● TASK GOAL: Please retype the entries below word for word, passing over every picture.

● Stored records:
──────────────────────────────

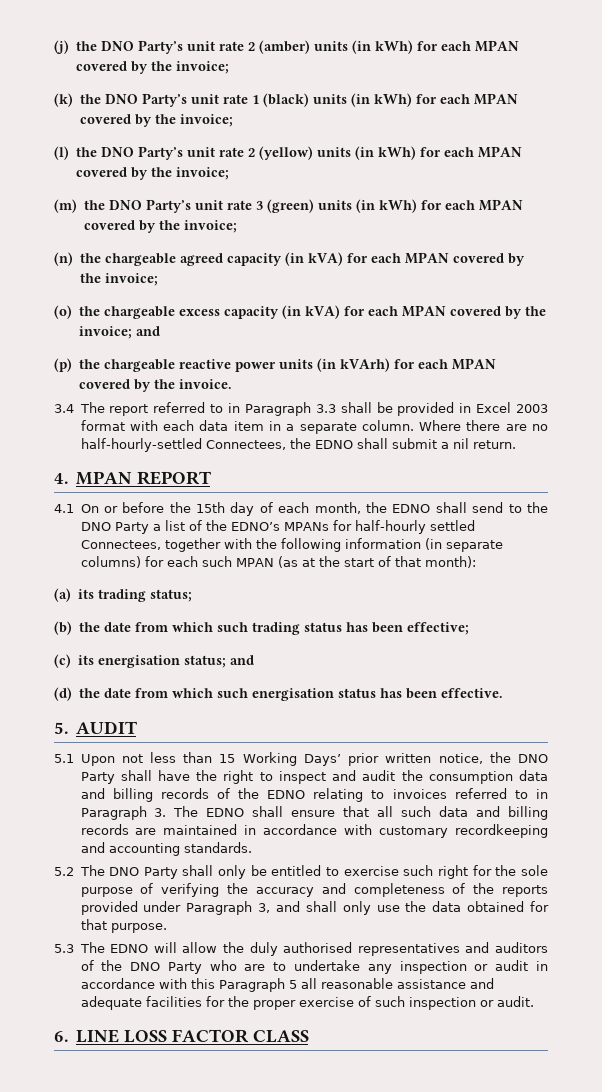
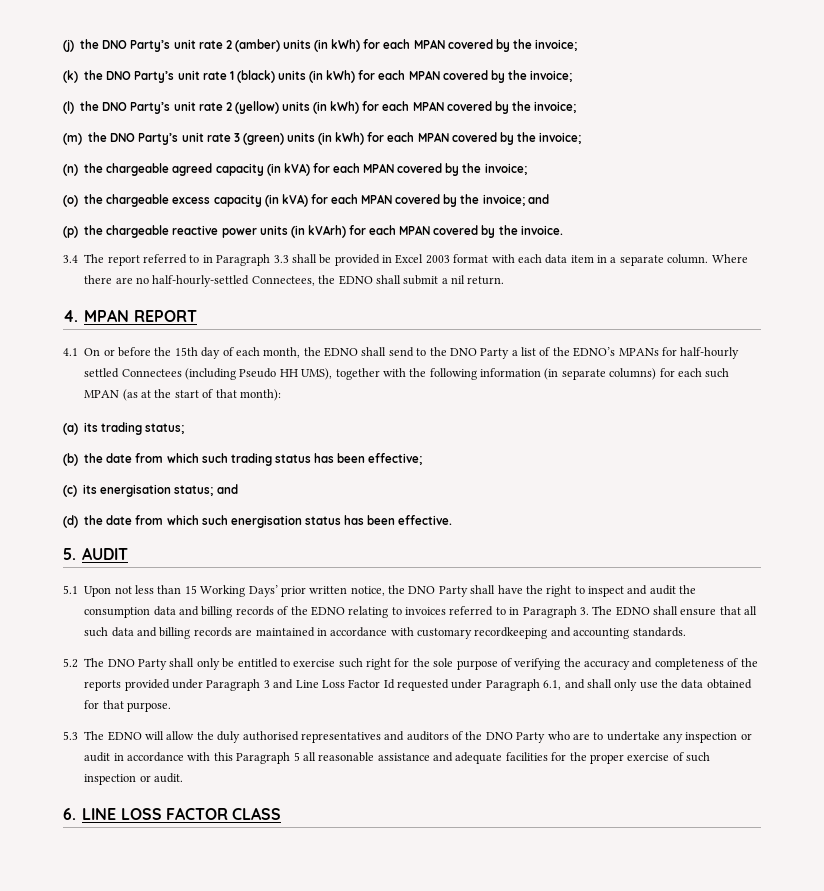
[80,540,161,550] Connectees, -> [121,368,333,380] Connectees (including Pseudo HH UMS),
[258,903,271,913] 3, -> [263,679,562,691] 3 and Line Loss Factor Id requested under Paragraph 6.1,

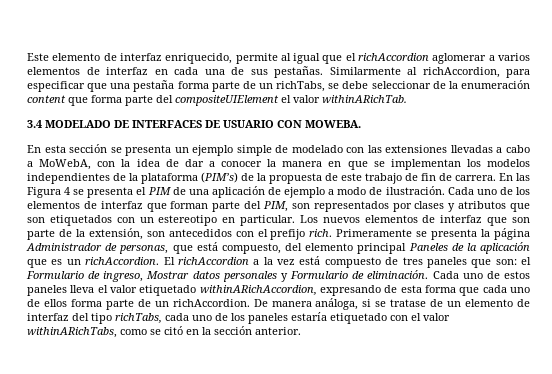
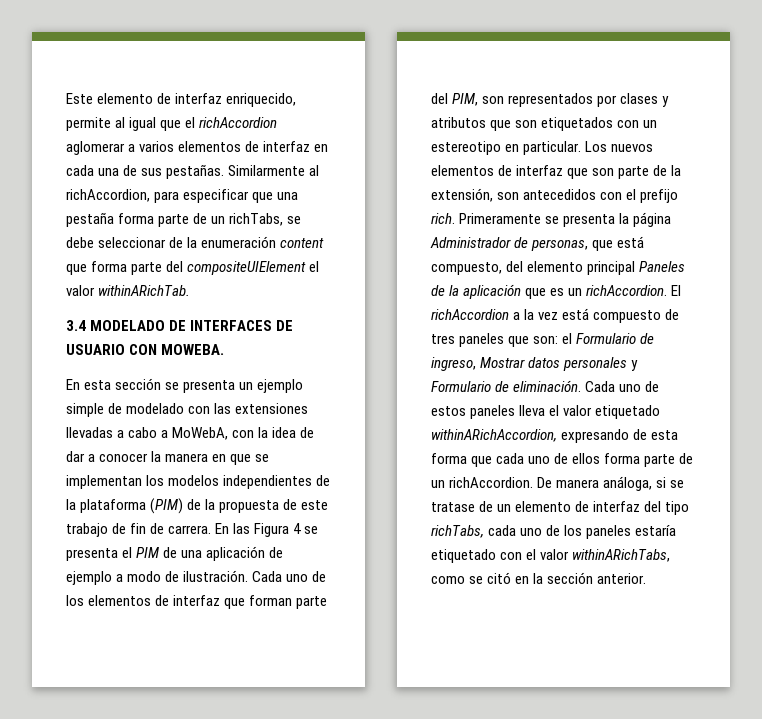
[201,172,238,183] (PIM’s) -> [150,498,184,514] (PIM)

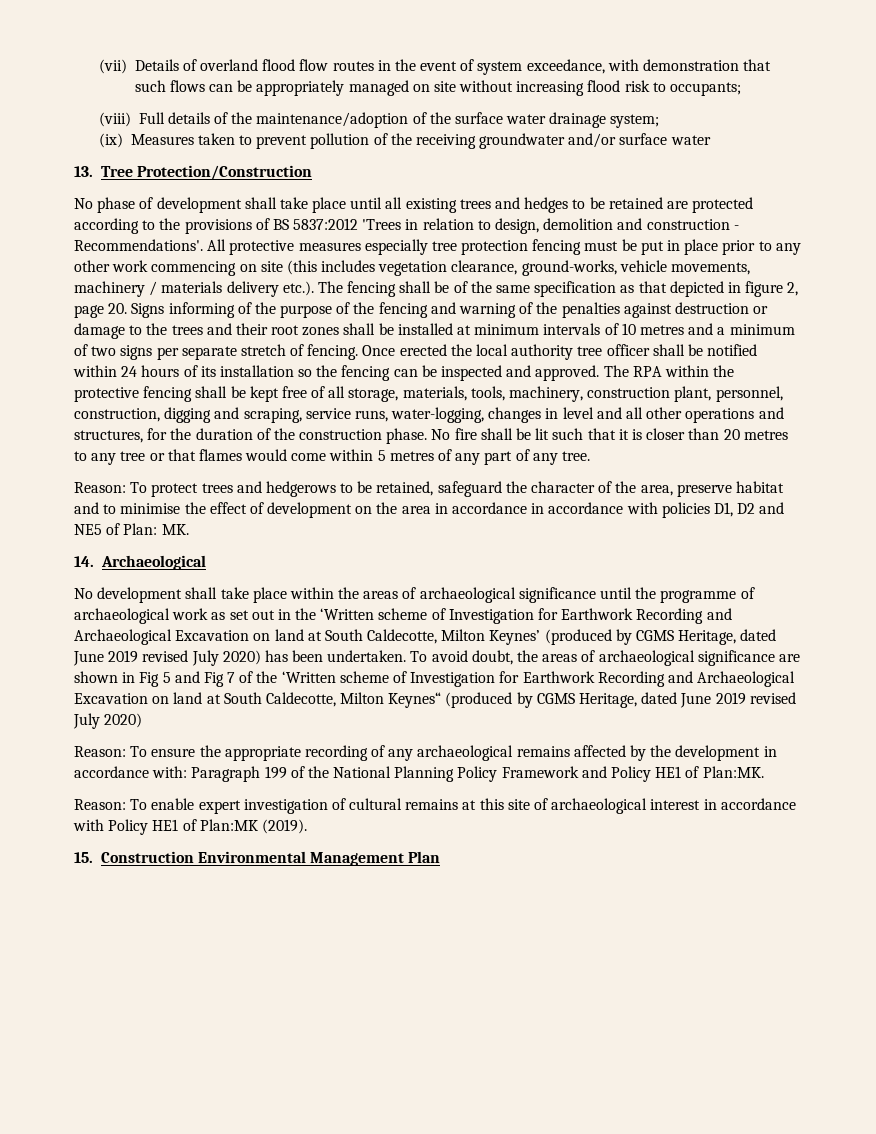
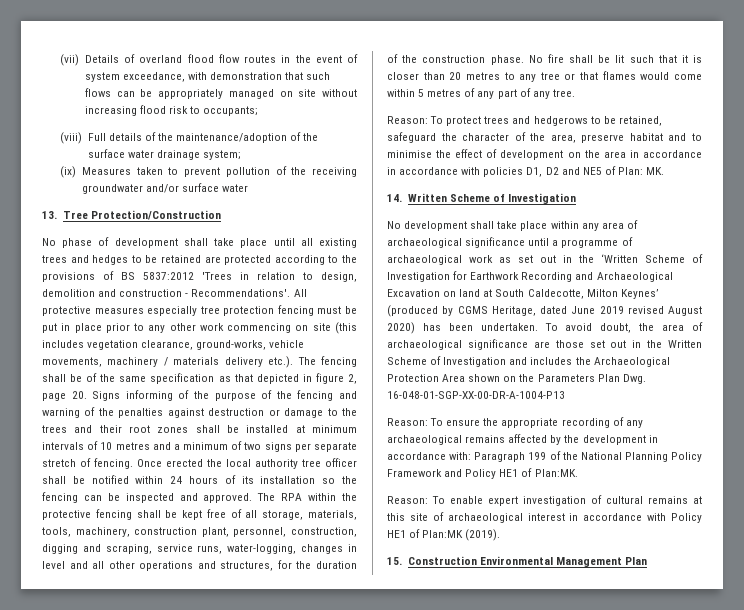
[100,555,206,570] Archaeological -> [407,193,577,204] Written Scheme of Investigation
[338,587,399,599] the areas -> [581,222,624,231] any area
[635,587,657,599] the -> [552,240,559,246] a
[378,608,428,620] scheme -> [645,255,685,263] Scheme
[191,650,219,666] July -> [668,306,702,316] August
[542,654,578,662] areas -> [662,324,685,331] area
[74,671,796,687] [74,692,796,708] [73,713,143,729] shown in Fig 5 and Fig 7 of the ‘Written scheme of Investigation for Earthwork Recording and Archaeological Excavation on land at South Caldecotte, Milton Keynes“ (produced by CGMS Heritage, dated June 2019 revised July 2020) -> [555,340,702,348] [387,356,670,367] [387,374,646,384] [387,391,565,399] those set out in the Written Scheme of Investigation and includes the Archaeological Protection Area shown on the Parameters Plan Dwg. 16-048-01-SGP-XX-00-DR-A-1004-P13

──────────────────────────────

● EXPECTED ANSWER:
[80,540,161,550] Connectees, -> [121,368,333,380] Connectees (including Pseudo HH UMS),
[258,903,271,913] 3, -> [263,679,562,691] 3 and Line Loss Factor Id requested under Paragraph 6.1,

[201,172,238,183] (PIM’s) -> [150,498,184,514] (PIM)

[100,555,206,570] Archaeological -> [407,193,577,204] Written Scheme of Investigation
[338,587,399,599] the areas -> [581,222,624,231] any area
[635,587,657,599] the -> [552,240,559,246] a
[378,608,428,620] scheme -> [645,255,685,263] Scheme
[191,650,219,666] July -> [668,306,702,316] August
[542,654,578,662] areas -> [662,324,685,331] area
[74,671,796,687] [74,692,796,708] [73,713,143,729] shown in Fig 5 and Fig 7 of the ‘Written scheme of Investigation for Earthwork Recording and Archaeological Excavation on land at South Caldecotte, Milton Keynes“ (produced by CGMS Heritage, dated June 2019 revised July 2020) -> [555,340,702,348] [387,356,670,367] [387,374,646,384] [387,391,565,399] those set out in the Written Scheme of Investigation and includes the Archaeological Protection Area shown on the Parameters Plan Dwg. 16-048-01-SGP-XX-00-DR-A-1004-P13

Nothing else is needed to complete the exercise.